# REGULAMIN - Zasady obowiazujące na forum

## nelchael

Zasady obowiazujące na forum (czyli 0x0F zasad szczęśliwego forumowicza):

Netykieta! Chamstwa i gróźb na tym forum nie tolerujemy. Jeśli będzie trzeba, polecą bany. Przykre, ale prawdziwe. Sprawy osobiste załatwia się poza forum. Jeśli ktoś chce kogoś obrażać - o wiele lepszym rozwiązaniem niż obciążanie tego serwera jest umówić się na jednym z komunikatorów internetowych lub na żywo i tam załatwiać "swoje osobiste sprawy". Jeżeli ostrzeżenie nie wystarczy oczywiście jeden z moderatorów postara się o zablokowanie konta takiego użytkownika.

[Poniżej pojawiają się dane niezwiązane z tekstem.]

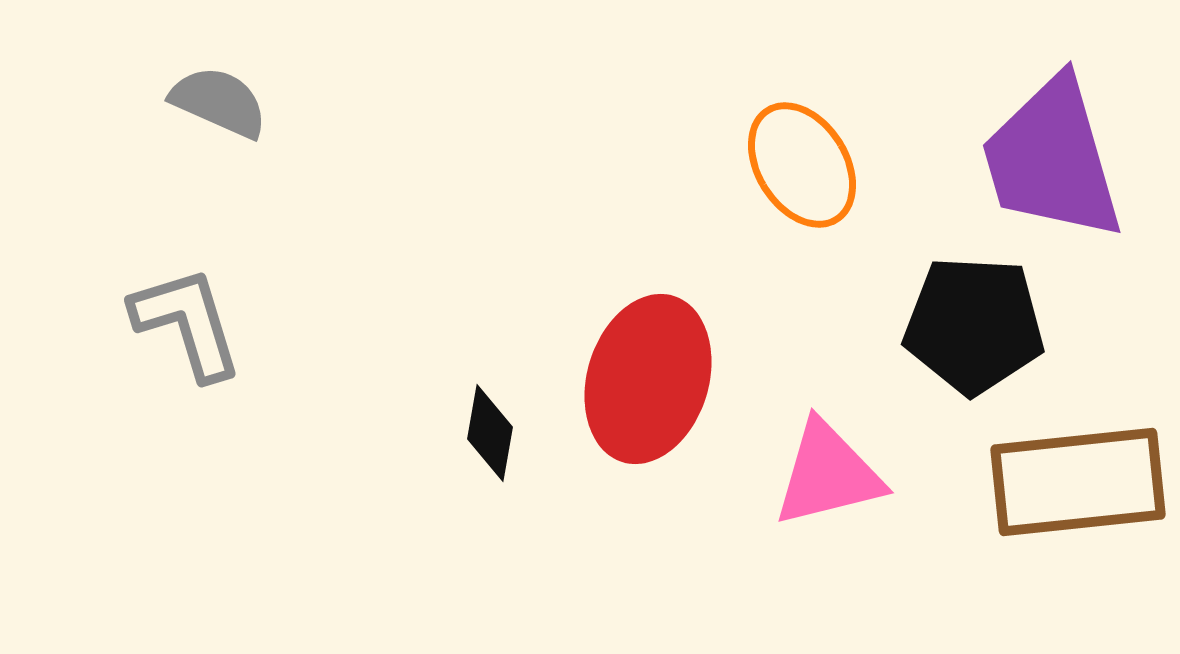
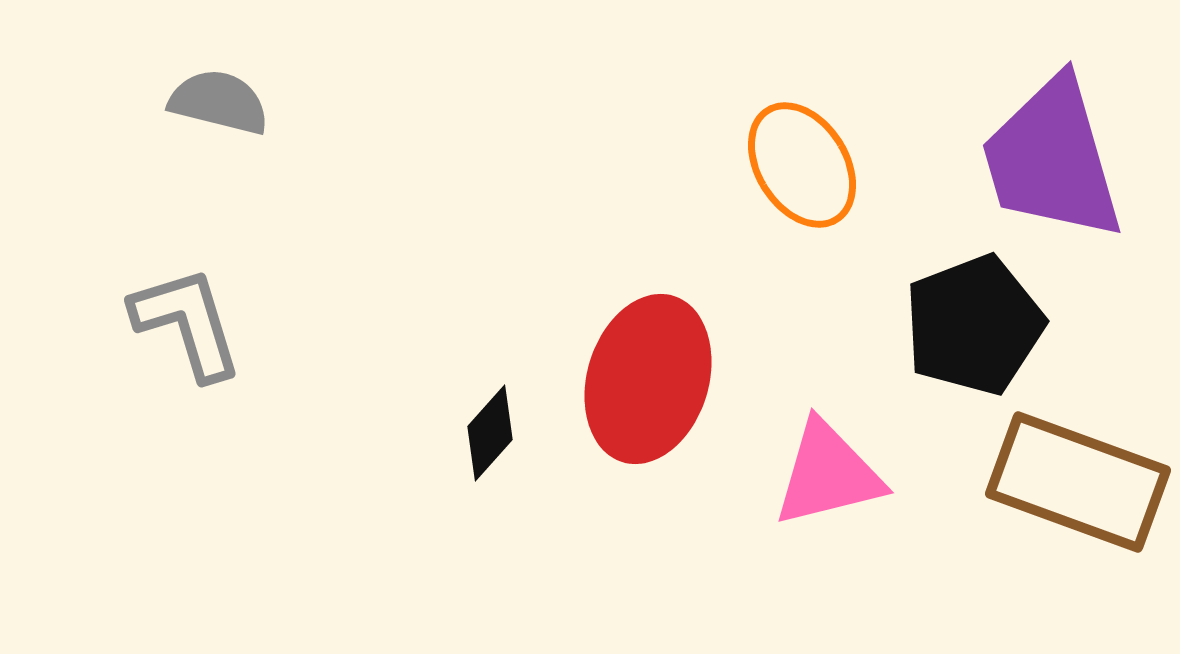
gray semicircle: rotated 10 degrees counterclockwise
black pentagon: rotated 24 degrees counterclockwise
black diamond: rotated 32 degrees clockwise
brown rectangle: rotated 26 degrees clockwise
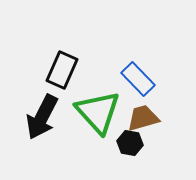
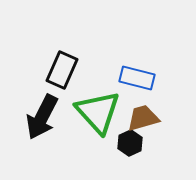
blue rectangle: moved 1 px left, 1 px up; rotated 32 degrees counterclockwise
black hexagon: rotated 25 degrees clockwise
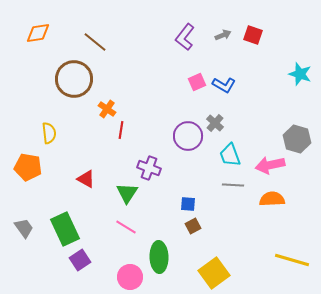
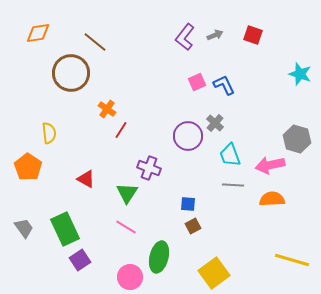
gray arrow: moved 8 px left
brown circle: moved 3 px left, 6 px up
blue L-shape: rotated 145 degrees counterclockwise
red line: rotated 24 degrees clockwise
orange pentagon: rotated 24 degrees clockwise
green ellipse: rotated 16 degrees clockwise
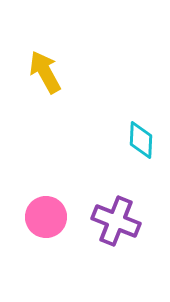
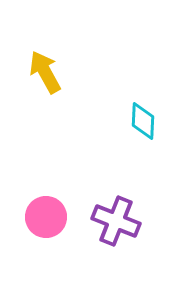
cyan diamond: moved 2 px right, 19 px up
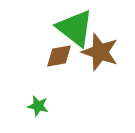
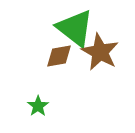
brown star: rotated 9 degrees clockwise
green star: rotated 25 degrees clockwise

Na forum obowiązuje zakaz podawania linków do materiałów nielegalnych/naruszających prawo polskie lub amerykańskie (to jest związane z lokalizacją serwera) oraz linków do stron zawierających takie materiały. Zabronione jest również podawanie metod na złamanie zabezpieczeń programów, na włamanie się do systemów komputerowych oraz innych nielegalnych działań. Proszenie o podanie takich linków, wysłanie nielegalnego oprogramowania, cracków również jest zabronione. Nagminne niestosowanie się do tej zasady będzie nagradzane zablokowaniem dostępu do forum.

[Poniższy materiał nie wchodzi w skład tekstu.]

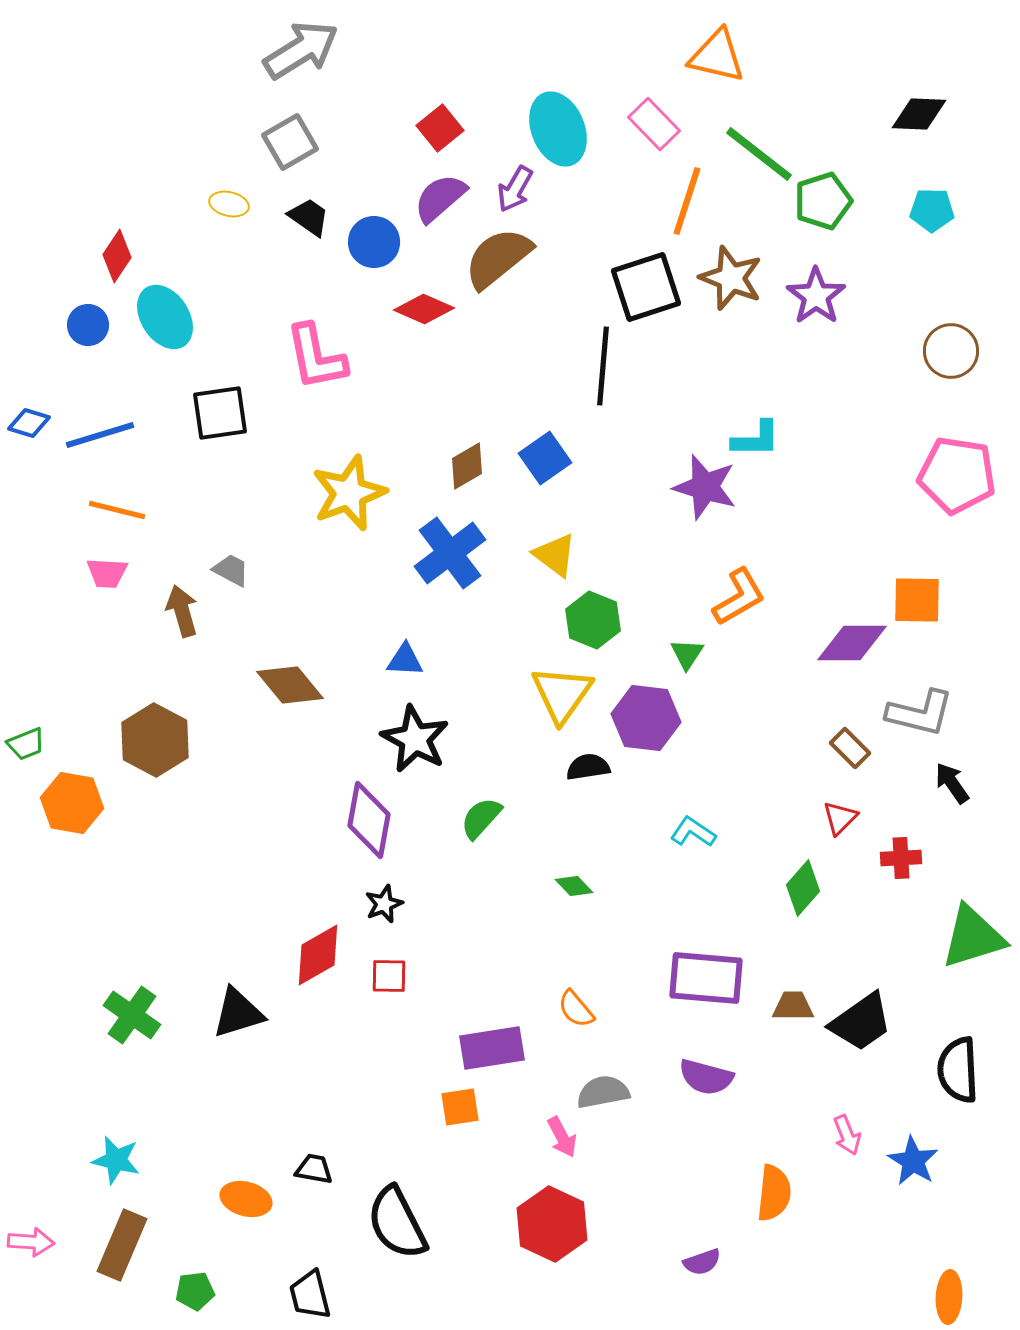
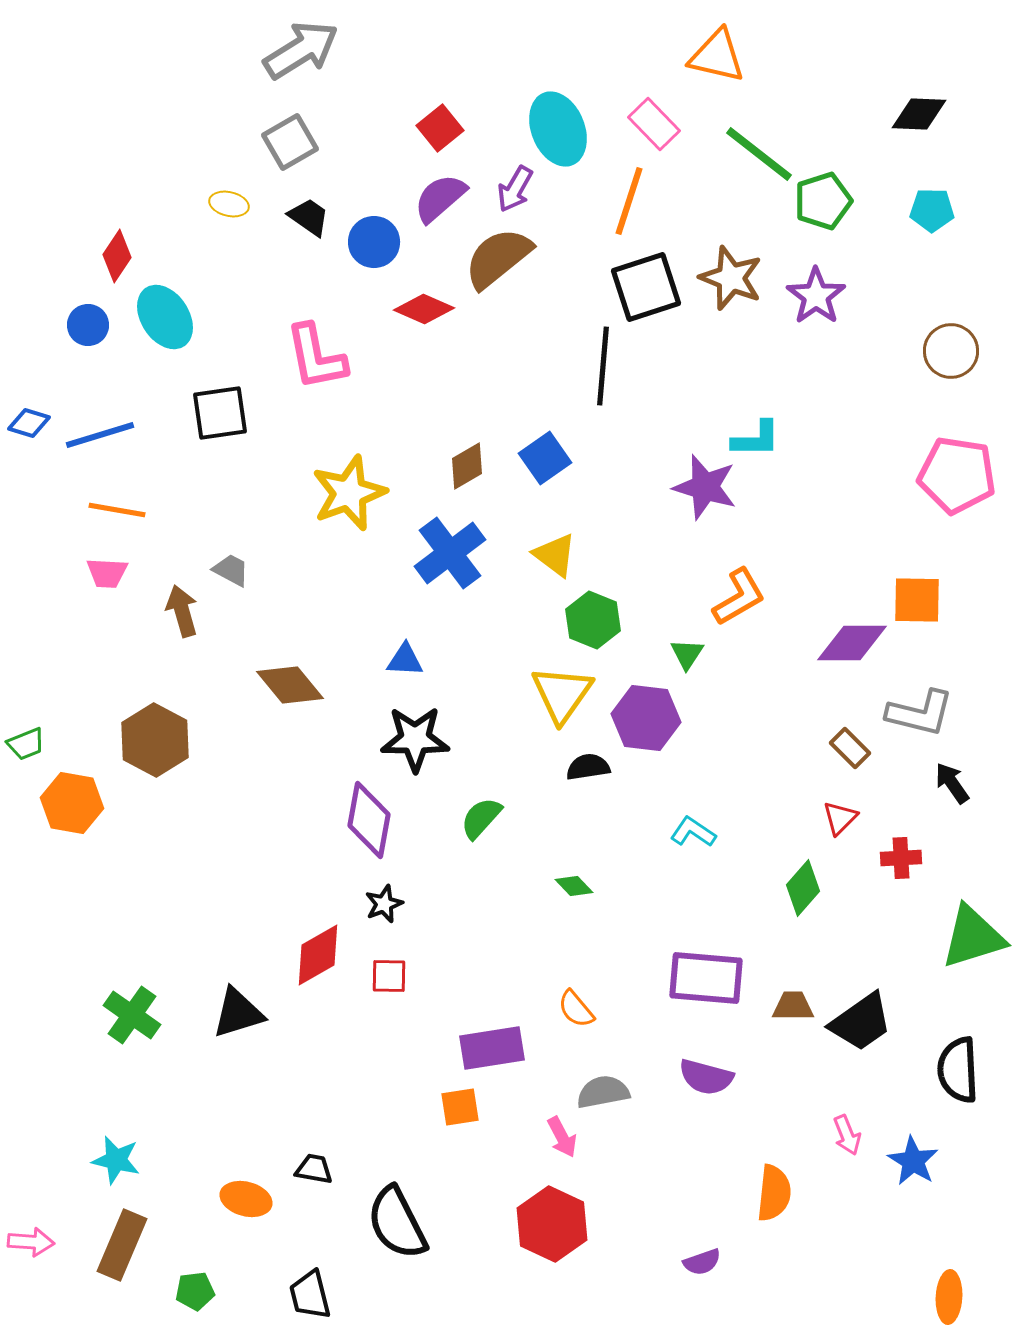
orange line at (687, 201): moved 58 px left
orange line at (117, 510): rotated 4 degrees counterclockwise
black star at (415, 739): rotated 28 degrees counterclockwise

To jest forum Gentoo dlatego dyskusje na temat innych dystrybucji będą zamykane. Jeśli potrzebujesz pomocy z nimi, to są albo fora o tematyce ogólnej lub fora danej dystrybucji. Są również grupy dyskusyjne (np. pl.comp.os.linux).

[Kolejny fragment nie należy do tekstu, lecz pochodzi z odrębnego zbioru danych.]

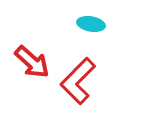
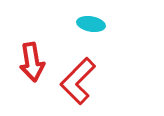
red arrow: rotated 39 degrees clockwise
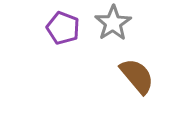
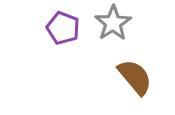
brown semicircle: moved 2 px left, 1 px down
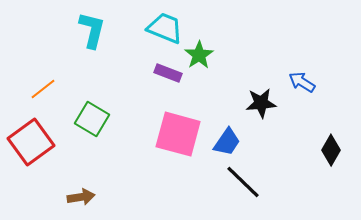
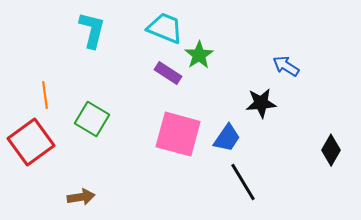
purple rectangle: rotated 12 degrees clockwise
blue arrow: moved 16 px left, 16 px up
orange line: moved 2 px right, 6 px down; rotated 60 degrees counterclockwise
blue trapezoid: moved 4 px up
black line: rotated 15 degrees clockwise
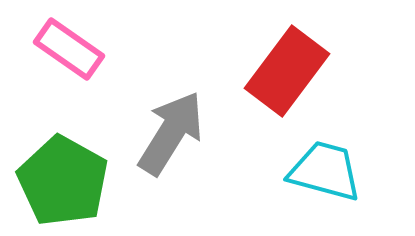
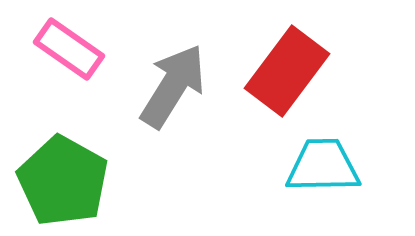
gray arrow: moved 2 px right, 47 px up
cyan trapezoid: moved 2 px left, 5 px up; rotated 16 degrees counterclockwise
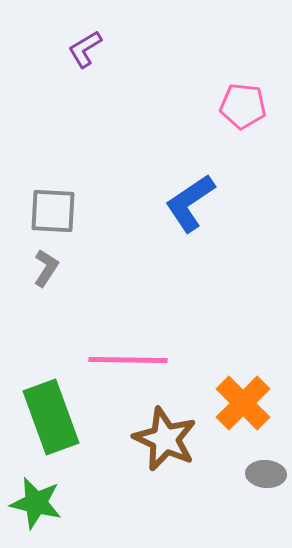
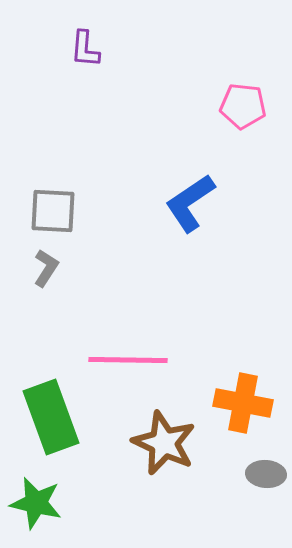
purple L-shape: rotated 54 degrees counterclockwise
orange cross: rotated 34 degrees counterclockwise
brown star: moved 1 px left, 4 px down
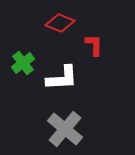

Obowiązkowo do przeczytania: "Jak mądrze zadawać pytania".

Przeczytaj dokumentację na gentoo.org i HOWTO na tym forum. Dodatkowo: man, info i /usr/share/doc/. Google też może pomóc. Cennym źródłem na temat błędów, jakie istniały/istnieją w gentoo, jest również Bugzilla. Polecamy również przeszukać forum ("Quick Search") pod kątem np. komunikatu błędu.

Jasny i wiele mówiący temat. Przykład dobry: "/dev/hda nie ma DMA". Przykład zły: "Problem".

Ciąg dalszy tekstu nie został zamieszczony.